Book review from The Movie Snob

Brazilian Adventure, by Peter Fleming (Northwestern University Press 1999). First, the backstory. Peter Fleming was a British journalist and the brother of James Bond creator Ian Fleming. In 1927, a British colonel named P.H. Fawcett led an expedition into the Amazon jungle and disappeared. In 1932, somebody mounted an expedition to try to find out what had happened to Colonel Fawcett, and Peter Fleming, a literary editor in his 20s, signed up. This is his account of his own ill-fated expedition, which avoided complete disaster but consisted mostly of one minor fiasco after another. I found his style to be irresistibly amusing.

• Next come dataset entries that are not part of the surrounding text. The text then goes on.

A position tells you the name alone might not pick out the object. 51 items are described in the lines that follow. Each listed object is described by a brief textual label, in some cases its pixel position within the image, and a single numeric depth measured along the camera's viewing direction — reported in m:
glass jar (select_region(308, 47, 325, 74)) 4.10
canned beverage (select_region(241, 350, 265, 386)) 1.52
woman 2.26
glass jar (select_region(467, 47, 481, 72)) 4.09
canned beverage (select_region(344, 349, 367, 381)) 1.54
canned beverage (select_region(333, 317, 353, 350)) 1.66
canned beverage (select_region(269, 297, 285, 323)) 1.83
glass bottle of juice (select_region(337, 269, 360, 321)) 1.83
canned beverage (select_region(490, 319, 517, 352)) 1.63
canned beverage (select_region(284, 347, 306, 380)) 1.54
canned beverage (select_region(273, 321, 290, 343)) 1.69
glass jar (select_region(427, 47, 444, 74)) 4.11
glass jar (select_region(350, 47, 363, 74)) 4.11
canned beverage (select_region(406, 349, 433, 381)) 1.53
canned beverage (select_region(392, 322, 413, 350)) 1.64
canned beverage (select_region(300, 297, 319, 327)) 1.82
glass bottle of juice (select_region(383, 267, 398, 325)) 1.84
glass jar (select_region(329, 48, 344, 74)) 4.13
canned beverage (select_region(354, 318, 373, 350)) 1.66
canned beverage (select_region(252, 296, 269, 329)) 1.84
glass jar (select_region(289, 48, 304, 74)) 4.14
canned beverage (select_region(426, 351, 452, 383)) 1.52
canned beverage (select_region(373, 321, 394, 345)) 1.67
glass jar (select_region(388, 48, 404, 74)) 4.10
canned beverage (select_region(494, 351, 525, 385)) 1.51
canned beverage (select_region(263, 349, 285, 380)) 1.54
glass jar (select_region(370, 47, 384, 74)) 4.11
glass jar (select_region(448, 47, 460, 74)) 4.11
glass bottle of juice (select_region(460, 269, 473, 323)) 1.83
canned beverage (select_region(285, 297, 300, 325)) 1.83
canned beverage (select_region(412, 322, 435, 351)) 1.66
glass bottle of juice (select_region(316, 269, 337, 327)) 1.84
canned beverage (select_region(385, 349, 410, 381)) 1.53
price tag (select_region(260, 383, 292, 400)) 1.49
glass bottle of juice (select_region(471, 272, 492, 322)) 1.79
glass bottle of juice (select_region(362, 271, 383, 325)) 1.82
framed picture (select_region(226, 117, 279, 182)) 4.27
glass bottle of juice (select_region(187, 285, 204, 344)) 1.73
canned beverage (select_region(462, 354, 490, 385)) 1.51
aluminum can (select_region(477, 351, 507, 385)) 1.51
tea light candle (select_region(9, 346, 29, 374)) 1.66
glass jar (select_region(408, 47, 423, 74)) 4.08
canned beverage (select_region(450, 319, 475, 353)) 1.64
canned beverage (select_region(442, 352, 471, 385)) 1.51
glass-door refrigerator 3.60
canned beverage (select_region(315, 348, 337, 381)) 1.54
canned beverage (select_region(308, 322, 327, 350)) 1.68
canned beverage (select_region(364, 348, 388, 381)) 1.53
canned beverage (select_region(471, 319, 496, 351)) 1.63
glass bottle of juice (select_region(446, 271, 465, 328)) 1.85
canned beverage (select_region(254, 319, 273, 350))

After meeting the expedition’s mysterious leader, Major Pingle, and learning his plan for the journey, he writes, “It almost looked as if we had a chance of something better than an honourable failure.” Writing of a fantastically remote campsite in which he and his two companions could have been attacked by jaguars or hostile natives, he confesses, “We saw nothing more formidable than a toad, detected in the act of climbing into my trouser pocket as I slept. If I knew my job, I should say it was a man-eating toad; but I cannot slander so trustful a creature.” I enjoyed the book quite a bit, not least because I know I am never going to do anything so crazy.